§ **PROBLEM A**:
Output the forum thread about communicating with a husband in full, word for word.

§ **EXERCISE PASSAGE**:
------------------------------------------------------------------------
Please reference your original post below.



Casual Observer said:


> There is some validity to the notion that, whatever you have been doing up to now, the fact that it hasn't worked is an indication of either a failure to communicate *or* that *what* is being communicated is inadequate.
> 
> You had no trouble at all coming to TAM and announcing that you're considering "leaving" the marriage. But subsequent posts indicate that's not really the case. Given a choice, you'd rather have things fixed up than leave. You could have more accurately titled your thread "Can I rescue my husband from porn, or is my marriage doomed?"
> 
> So one wonders if this is how you communicate with your husband. Because, if so, if he's used to you starting out "big" but the boldness of the message goes out the window with the details, there's little incentive for him to change. He sees you talk big but without real substance.


Yup.




Mrs.K said:


> *He has ZERO idea that I am feeling this way. I honestly don't even know how I would bring it up because he would think I was just kidding..* I think he feels a lot of power in the fact that I couldn't keep up with the house and all the bills without him.


For everyone in the back who can't read real good...mhhhmmm.
------------------------------------------------------------------------
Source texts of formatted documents
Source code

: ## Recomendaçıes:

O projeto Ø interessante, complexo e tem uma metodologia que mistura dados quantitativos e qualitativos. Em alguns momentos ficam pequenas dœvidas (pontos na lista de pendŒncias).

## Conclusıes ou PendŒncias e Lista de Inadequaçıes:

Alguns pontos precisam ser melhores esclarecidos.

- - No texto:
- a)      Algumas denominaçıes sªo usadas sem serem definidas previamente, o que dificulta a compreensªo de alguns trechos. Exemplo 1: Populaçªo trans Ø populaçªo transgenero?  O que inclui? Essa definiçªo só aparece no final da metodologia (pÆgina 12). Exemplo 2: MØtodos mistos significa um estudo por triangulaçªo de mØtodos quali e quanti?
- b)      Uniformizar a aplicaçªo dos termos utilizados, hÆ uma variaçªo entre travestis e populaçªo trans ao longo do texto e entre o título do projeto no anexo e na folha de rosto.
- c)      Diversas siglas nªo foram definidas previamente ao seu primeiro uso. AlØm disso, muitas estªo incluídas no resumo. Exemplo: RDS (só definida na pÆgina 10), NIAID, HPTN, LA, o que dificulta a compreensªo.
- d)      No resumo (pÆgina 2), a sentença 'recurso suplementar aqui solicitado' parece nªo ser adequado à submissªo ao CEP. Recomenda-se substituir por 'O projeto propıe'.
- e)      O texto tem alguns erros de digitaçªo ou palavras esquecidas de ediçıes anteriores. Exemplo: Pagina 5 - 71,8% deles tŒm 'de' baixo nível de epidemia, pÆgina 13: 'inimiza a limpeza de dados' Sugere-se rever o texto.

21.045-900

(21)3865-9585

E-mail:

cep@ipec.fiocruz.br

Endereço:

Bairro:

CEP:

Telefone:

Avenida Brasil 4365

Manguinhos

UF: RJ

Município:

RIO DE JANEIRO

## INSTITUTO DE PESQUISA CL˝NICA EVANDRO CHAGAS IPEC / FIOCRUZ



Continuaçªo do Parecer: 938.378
------------------------------------------------------------------------
§ **PROBLEM B**:
In the records, from the line with "O projeto Ø" to the line with "Alguns pontos precisam", switch "metodologia" to "abordagem" and leave everything else unchanged. Output only those lines.

§ **TASK RESULT A**:
Please reference your original post below.



Casual Observer said:


> There is some validity to the notion that, whatever you have been doing up to now, the fact that it hasn't worked is an indication of either a failure to communicate *or* that *what* is being communicated is inadequate.
> 
> You had no trouble at all coming to TAM and announcing that you're considering "leaving" the marriage. But subsequent posts indicate that's not really the case. Given a choice, you'd rather have things fixed up than leave. You could have more accurately titled your thread "Can I rescue my husband from porn, or is my marriage doomed?"
> 
> So one wonders if this is how you communicate with your husband. Because, if so, if he's used to you starting out "big" but the boldness of the message goes out the window with the details, there's little incentive for him to change. He sees you talk big but without real substance.


Yup.




Mrs.K said:


> *He has ZERO idea that I am feeling this way. I honestly don't even know how I would bring it up because he would think I was just kidding..* I think he feels a lot of power in the fact that I couldn't keep up with the house and all the bills without him.


For everyone in the back who can't read real good...mhhhmmm.

§ **TASK RESULT B**:
O projeto Ø interessante, complexo e tem uma abordagem que mistura dados quantitativos e qualitativos. Em alguns momentos ficam pequenas dœvidas (pontos na lista de pendŒncias).

## Conclusıes ou PendŒncias e Lista de Inadequaçıes:

Alguns pontos precisam ser melhores esclarecidos.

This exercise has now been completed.